Suarez takes another step forward vs. A's

September 19th, 2021

ANAHEIM -- It looked like it might be a short night for Angels lefty .

Suarez struggled in the first inning, allowing three runs, but bounced back to get through 5 2/3 innings in a 3-1 loss to the A's on Saturday at Angel Stadium. It was another step in the development of Suarez, who didn't allow his issues in the opening frame to affect him the rest of the game.

"When he came out of the game, I told him, 'Listen, you didn't have your best everything tonight but you got deeply into this game and that's a really good sign,’” Angels manager Joe Maddon said. "I wanted him to take that away from his appearance tonight."

Suarez allowed three runs on six hits and two walks over 5 2/3 innings to fall to 7-8 with a 3.67 ERA in 88 1/3 innings. He's been pitching deeper into games recently, averaging 6 2/3 innings over his last three starts. It’s something the left-hander is continuing to work on, as he’s learning to trust his stuff and throw strikes.
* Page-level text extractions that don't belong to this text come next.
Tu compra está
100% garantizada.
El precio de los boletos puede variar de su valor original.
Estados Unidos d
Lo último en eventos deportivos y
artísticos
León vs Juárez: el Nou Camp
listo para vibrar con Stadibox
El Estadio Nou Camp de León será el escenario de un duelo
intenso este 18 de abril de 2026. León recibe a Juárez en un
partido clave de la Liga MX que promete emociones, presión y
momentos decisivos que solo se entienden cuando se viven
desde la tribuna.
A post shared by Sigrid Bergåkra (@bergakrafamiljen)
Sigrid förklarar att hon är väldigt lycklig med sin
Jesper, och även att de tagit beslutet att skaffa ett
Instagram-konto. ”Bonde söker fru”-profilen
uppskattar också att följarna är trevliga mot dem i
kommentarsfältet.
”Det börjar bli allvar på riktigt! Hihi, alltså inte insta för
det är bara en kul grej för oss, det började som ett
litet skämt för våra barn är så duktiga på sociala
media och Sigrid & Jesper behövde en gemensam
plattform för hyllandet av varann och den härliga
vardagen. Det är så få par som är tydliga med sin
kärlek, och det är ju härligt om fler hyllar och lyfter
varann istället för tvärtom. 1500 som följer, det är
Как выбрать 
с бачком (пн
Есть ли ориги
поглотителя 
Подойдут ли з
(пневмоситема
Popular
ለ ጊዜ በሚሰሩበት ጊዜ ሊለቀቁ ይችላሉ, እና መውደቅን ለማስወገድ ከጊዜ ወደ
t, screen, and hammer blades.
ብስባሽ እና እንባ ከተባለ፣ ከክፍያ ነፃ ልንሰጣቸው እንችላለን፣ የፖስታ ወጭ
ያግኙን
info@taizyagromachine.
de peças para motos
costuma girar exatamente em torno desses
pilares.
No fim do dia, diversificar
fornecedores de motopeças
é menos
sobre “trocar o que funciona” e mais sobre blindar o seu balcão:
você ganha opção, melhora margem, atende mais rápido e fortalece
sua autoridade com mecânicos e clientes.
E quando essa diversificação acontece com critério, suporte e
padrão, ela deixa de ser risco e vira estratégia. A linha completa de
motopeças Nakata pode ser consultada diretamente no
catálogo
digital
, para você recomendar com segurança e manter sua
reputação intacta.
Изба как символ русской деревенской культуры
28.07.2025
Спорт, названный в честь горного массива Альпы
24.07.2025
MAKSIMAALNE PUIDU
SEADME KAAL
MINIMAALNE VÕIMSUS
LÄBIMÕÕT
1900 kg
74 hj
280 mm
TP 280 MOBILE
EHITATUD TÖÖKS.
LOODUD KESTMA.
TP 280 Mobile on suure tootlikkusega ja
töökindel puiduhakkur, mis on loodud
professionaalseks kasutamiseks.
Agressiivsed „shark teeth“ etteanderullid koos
But Suarez had trouble putting away hitters with two strikes in the first. The A’s scored the first run on a solo homer from Matt Olson, who connected on an 0-2 fastball above the zone. Chad Pinder brought home a run on an RBI double on a 1-2 changeup on the outside corner, while Matt Chapman doubled home another run on a 1-2 changeup over the middle of the plate.

"The home run, I felt like he was looking for it,” Suarez said through an interpreter. “And the other hits, I was trying to go after guys but I didn't really have my command. They were able to get after my changeup a little bit."
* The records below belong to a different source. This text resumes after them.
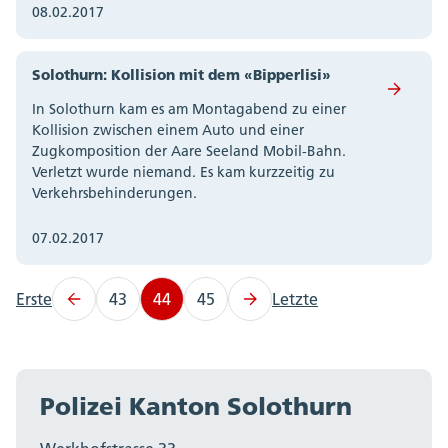
08.02.2017
Solothurn: Kollision mit dem «Bipperlisi»
In Solothurn kam es am Montagabend zu einer
Kollision zwischen einem Auto und einer
Zugkomposition der Aare Seeland Mobil-Bahn.
Verletzt wurde niemand. Es kam kurzzeitig zu
Verkehrsbehinderungen.
07.02.2017
Erste
43
44
45
Letzte
Polizei Kanton Solothurn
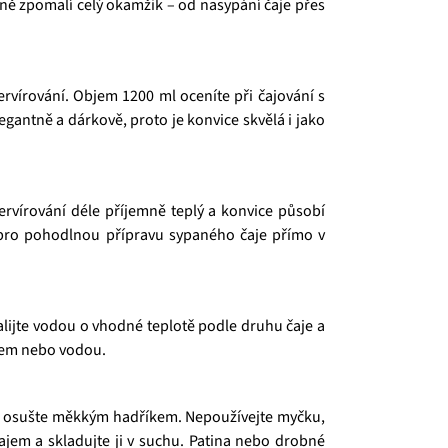
zeně zpomalí celý okamžik – od nasypání čaje přes
ervírování. Objem 1200 ml oceníte při čajování s
egantně a dárkově, proto je konvice skvělá i jako
servírování déle příjemně teplý a konvice působí
é pro pohodlnou přípravu sypaného čaje přímo v
lijte vodou o vhodné teplotě podle druhu čaje a
ajem nebo vodou.
ře osušte měkkým hadříkem. Nepoužívejte myčku,
ajem a skladujte ji v suchu. Patina nebo drobné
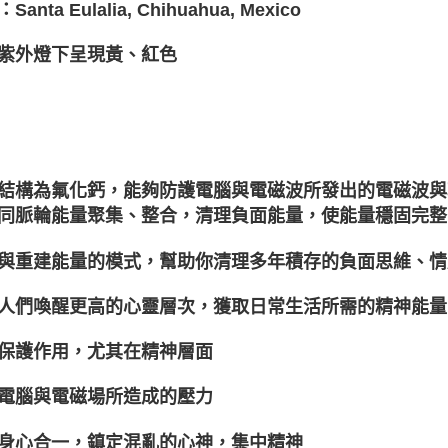
anta Eulalia, Chihuahua, Mexico
紫外燈下呈現黃、紅色
結構為氟化鈣，能夠防護電腦與電磁波所發出的電磁波與
同脈輪能量聚集、整合，清理負面能量，使能量穩固完整
與重建能量的模式，幫助你清理多年積存的負面思維、情
人們喚醒更高的心靈層次，獲取日常生活所需的精神能量
保護作用，尤其在精神層面
電腦與電磁場所造成的壓力
身心合一，鎮定混亂的心神，集中精神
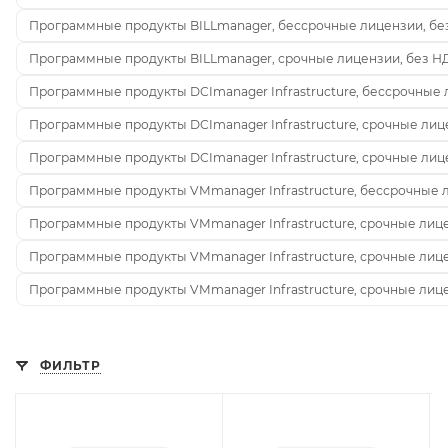
Программные продукты BILLmanager, бессрочные лицензии, бе
Программные продукты BILLmanager, срочные лицензии, без Н
Программные продукты DCImanager Infrastructure, бессрочные 
Программные продукты DCImanager Infrastructure, срочные лиц
Программные продукты DCImanager Infrastructure, срочные лиц
Программные продукты VMmanager Infrastructure, бессрочные 
Программные продукты VMmanager Infrastructure, срочные лиц
Программные продукты VMmanager Infrastructure, срочные лиц
Программные продукты VMmanager Infrastructure, срочные лиц
ФИЛЬТР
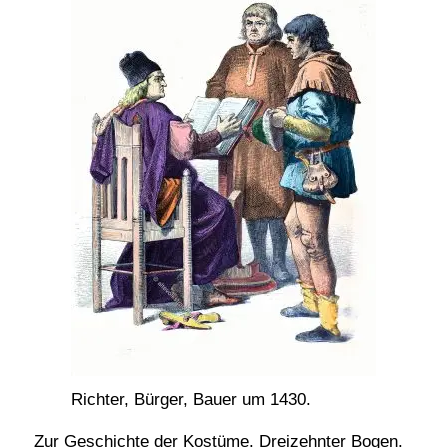
Richter, Bürger, Bauer um 1430.
Zur Geschichte der Kostüme. Dreizehnter Bogen.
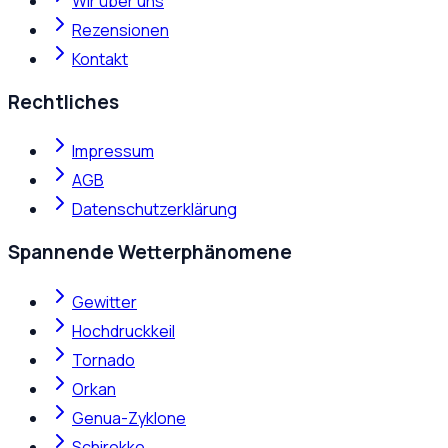
Wir über uns
Rezensionen
Kontakt
Rechtliches
Impressum
AGB
Datenschutzerklärung
Spannende Wetterphänomene
Gewitter
Hochdruckkeil
Tornado
Orkan
Genua-Zyklone
Schirokko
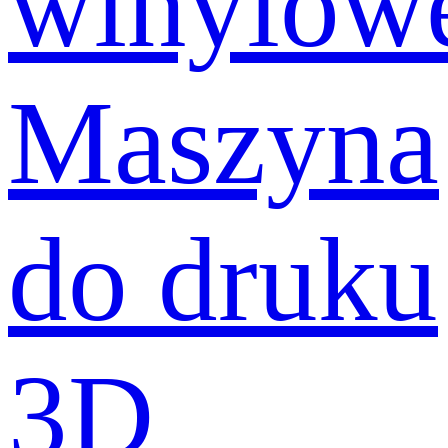
winylow
Maszyna
do druku
3D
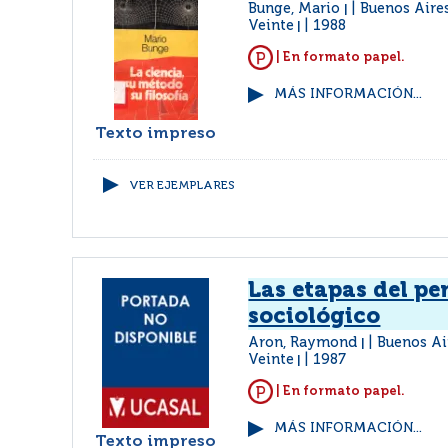
Bunge, Mario
Buenos Aires
|
Veinte
1988
|
| En formato papel.
MÁS INFORMACIÓN...
Texto impreso
VER EJEMPLARES
Las etapas del p
sociológico
Aron, Raymond
Buenos Air
|
Veinte
1987
|
| En formato papel.
MÁS INFORMACIÓN...
Texto impreso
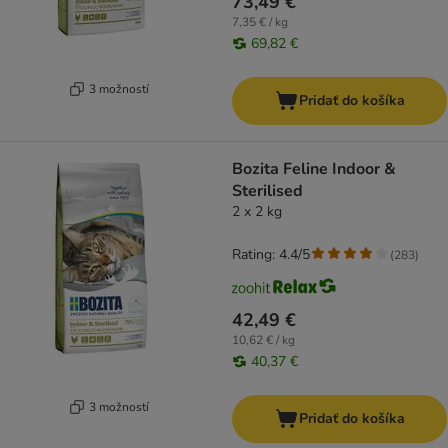
73,49 €
7,35 € / kg
69,82 €
3 možností
Pridať do košíka
Bozita Feline Indoor &
Sterilised
2 x 2 kg
Rating: 4.4/5
(
283
)
42,49 €
10,62 € / kg
40,37 €
3 možností
Pridať do košíka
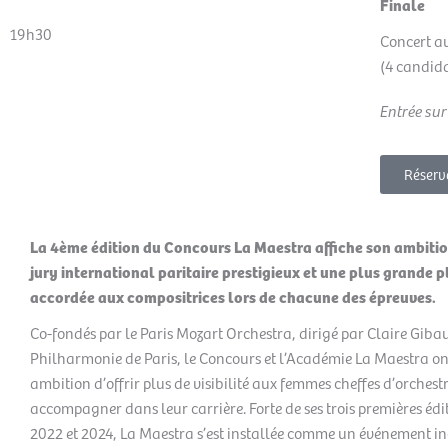
Finale
19h30
Concert av
(4 candid
Entrée sur
Réserv
La 4ème édition du Concours La Maestra affiche son ambitio
jury international paritaire prestigieux et une plus grande 
accordée aux compositrices lors de chacune des épreuves.
Co-fondés par le Paris Mozart Orchestra, dirigé par Claire Gibaul
Philharmonie de Paris, le Concours et l’Académie La Maestra on
ambition d’offrir plus de visibilité aux femmes cheffes d’orchestr
accompagner dans leur carrière. Forte de ses trois premières édi
2022 et 2024, La Maestra s’est installée comme un événement 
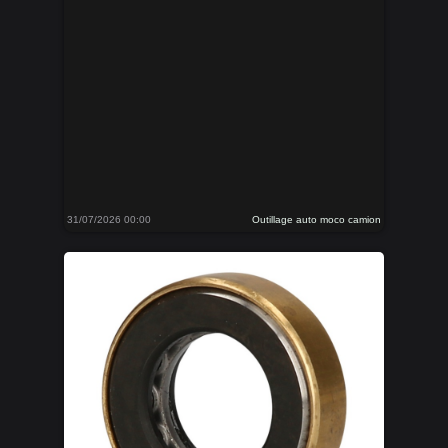
31/07/2026 00:00
Outillage auto moco camion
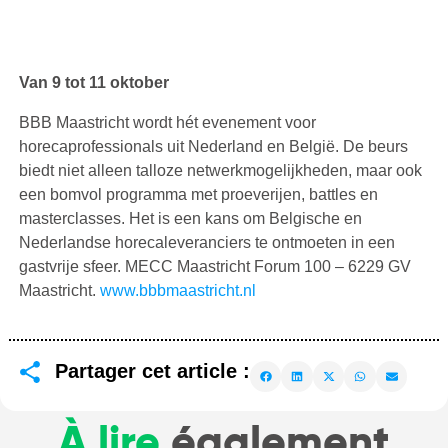
Van 9 tot 11 oktober
BBB Maastricht wordt hét evenement voor
horecaprofessionals uit Nederland en België. De beurs
biedt niet alleen talloze netwerkmogelijkheden, maar ook
een bomvol programma met proeverijen, battles en
masterclasses. Het is een kans om Belgische en
Nederlandse horecaleveranciers te ontmoeten in een
gastvrije sfeer. MECC Maastricht Forum 100 – 6229 GV
Maastricht.
www.bbbmaastricht.nl
Partager cet article :
À lire
également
Suarez, though, settled down and didn’t allow a run the rest of the way until being lifted in the sixth.

"When they scored the three runs off me in the first, I tried to keep my mind off that,” Suarez said. “I just wanted to stay out there and compete."

Suarez was taken out after throwing 96 pitches. Throughout his evening, he continued to mix in his curveball more, tossing 43 fastballs, 28 curveballs and 25 changeups, getting six swings and misses with the change, three with the four-seamer and one with his curve. Suarez had previously been mostly reliant on his changeup as his secondary pitch.

"The change was OK, the curveball was OK and he started out with a good fastball but it didn't seem to carry over,” Maddon said. “But he's a kid who almost pitched six innings against a really good ballclub, and did it based on a lot of guile and guts -- and the fact that he's turning into a big league pitcher."

Suarez didn’t get much help from the offense, however. The Angels didn’t score until the seventh inning, aided by an overturned call at first base. It appeared that reliever Deolis Guerra reached first in time for a double play to end the inning, but the ball popped out of his glove as he hit the ground.

The Angels won the challenge and it immediately paid off, as Jose Rojas followed with an RBI single. But Max Stassi struck out looking for the third time to end the potential rally.

Stassi had a chance to be hero again in the ninth with the bases loaded and two outs, but he was robbed of a potential game-tying hit with a leaping catch from Josh Harrison at second base. It was sno-cone catch from Harrison, a play that epitomized the Angels’ struggles against the A’s this year, as they fell to 4-14 against their AL West rivals.

“He had to time that jump perfectly, and he did,” Maddon said. “It wasn't scorched. But it was one of those things that normally it just gets over somebody's glove, but it didn't. And that's been the tale of the tape for us against them this year. We've had a lot of those games, and we just have to keep fighting to break through and beat them."